We use GBT to define a central place index (CPI) that works with apertures 3,4 and 7 at all resolutions
Current implementations of CPI: Uber H3, DGGRID FULLER 500m.
A cell may have multiple indices, because it might belong to multiple parents. We need to define one of them to be used.
Pentagon id = Hexagon ID in which one non-centroid sub cell id was removed.

Advantages of Hierarchical Central Place indexing

• All parent cells are encoded just in the cell ID
• Works with apertures 3,4, and 7
• Automatically places nearby cell ids into similar cell IDs (Math. Definition of a space as set of nested sets)
• Natural chunking scheme (just based on digits)

Additional information

[danlooo]

Can we just calculate the Shortest Traveling Salesperson Path visiting all cell center point vertices exactly once while minimizing travel distance. But is this equivalent to having the shortest local distance on average? For chunking we don't care to go thousands of kilometers occasionally e.g. start at a new polyhedral face.

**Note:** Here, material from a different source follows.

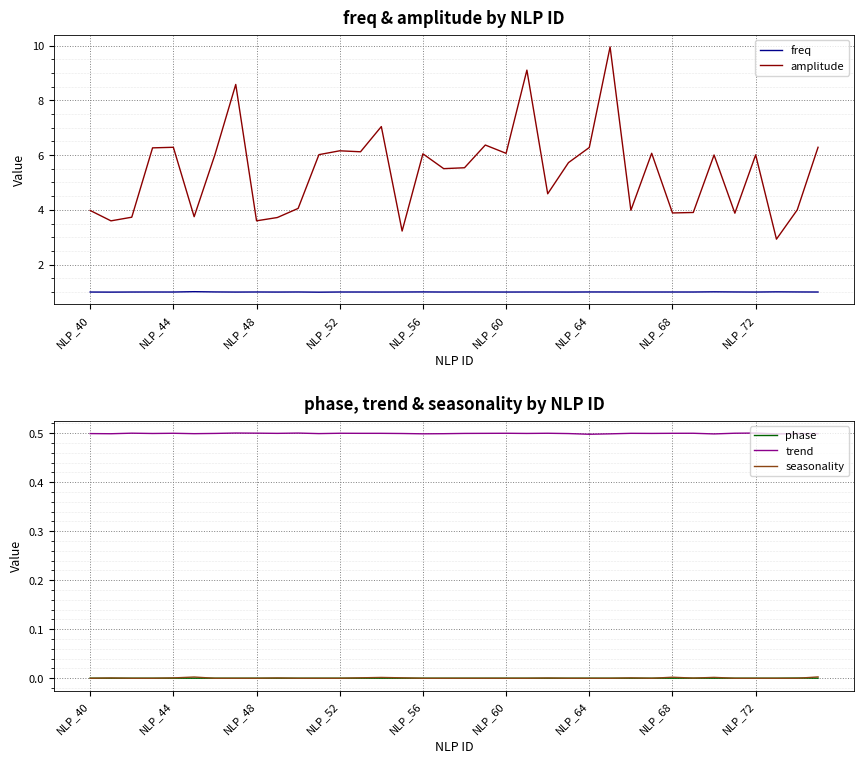

How many values in the amplitude series exceed 6?

18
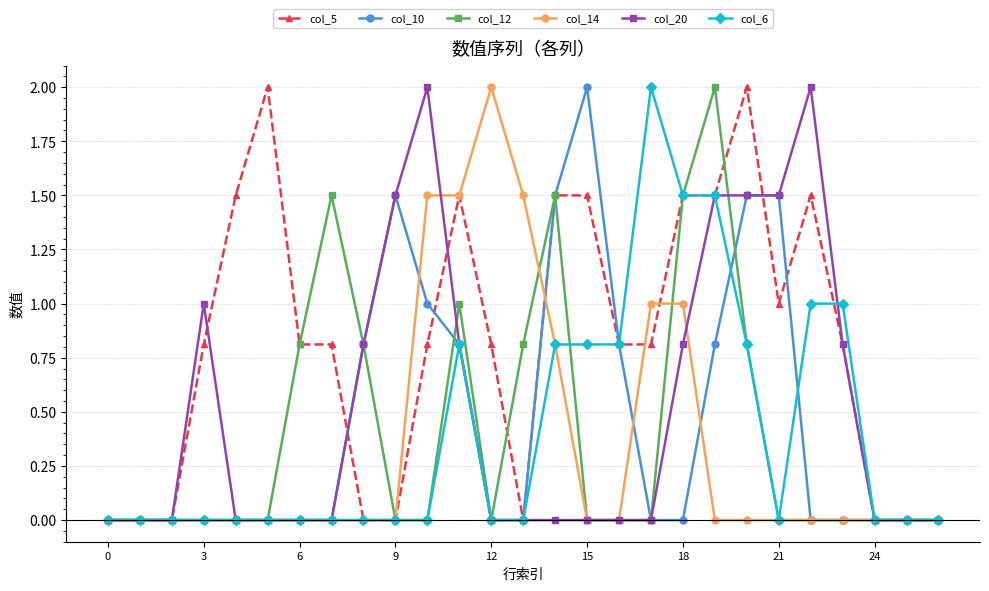

What is the average value of the col_5 series?

0.8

There are recursively defined Hamiltonian Paths for the 2D plane, i.e. space-filling curves e.g. Hilbert curve and Gosper curve for rectangles and hexagons, respectively. These might not be shortest solutions for TSP.

A Hamiltonian Cycle would be also nice to have, since the earth is a sphere and GCN kernels may want to go round and round multiple times. Then it is always fast whether to start in Americas or Asia, because the cell id would be always continuous. This should not affect chunking. However, we should prioritize average distance to neighboring cell ids instead of forcing the Hamiltonian cycle.